2. The volume of trabeculectomy procedures will continue to decline, while the number of laser procedures (such as selective and argon laser trabeculoplasty) will continue to rise. We are getting past our dependence on the health of the conjunctiva for the surgical control of IOP and shifting our focus to the site of the pathology (ie, the trabecular meshwork, Schlemm's canal, and the collector system).
3. A new class of IOP-lowering medication will enter phase 3 trials. This will be the first new class of glaucoma drugs in 12 years. All the usual questions will be asked. Is it better than current drug therapy? Is it additive to existing medications? How does it work? What else does it do?

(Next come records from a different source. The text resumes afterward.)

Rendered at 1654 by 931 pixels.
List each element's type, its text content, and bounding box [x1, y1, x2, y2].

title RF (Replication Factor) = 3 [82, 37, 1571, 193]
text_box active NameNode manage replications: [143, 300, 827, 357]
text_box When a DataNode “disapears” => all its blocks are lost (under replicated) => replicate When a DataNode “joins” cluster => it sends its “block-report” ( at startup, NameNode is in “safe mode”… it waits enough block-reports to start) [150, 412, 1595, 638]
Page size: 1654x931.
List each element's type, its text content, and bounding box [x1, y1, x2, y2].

4. Drug-delivery devices will drive the FDA to a standstill. Which area of the agency is responsible for their review, devices or pharmaceutical? I expect some finger pointing.
5. The results of neuroprotective studies will be readdressed. Optical coherence tomography will be approved as the primary outcome rather than visual fields.
6. PHARMA guidelines will become more stringent. Not only will speakers show the full PDR listing of each drug (in a font that no one in the audience can read), but attendees at meetings will be required to bring their own personal water supply, pens, and seating. The lawyers will rule the day. (What else is new?)
7. Cataract surgeons will continue to try to increase their sphere of influence with combined procedures at least as far as “low-hanging fruit.” Glaucoma specialists will retain their complicated cases.
8. Discussed for years, a 24-hour IOP monitor will debut, but will it have an impact on preventing visual loss in glaucoma?
9. Glaucoma surgery will assume an earlier place in the treatment paradigm and be customized to the specific form of glaucoma.
10. Glaucoma will remain a specialty appreciated by patients and doctors alike. Despite the recession, practitioners in this field will remain employed.
Reusable water bottles make great gifts. Happy holidays to all!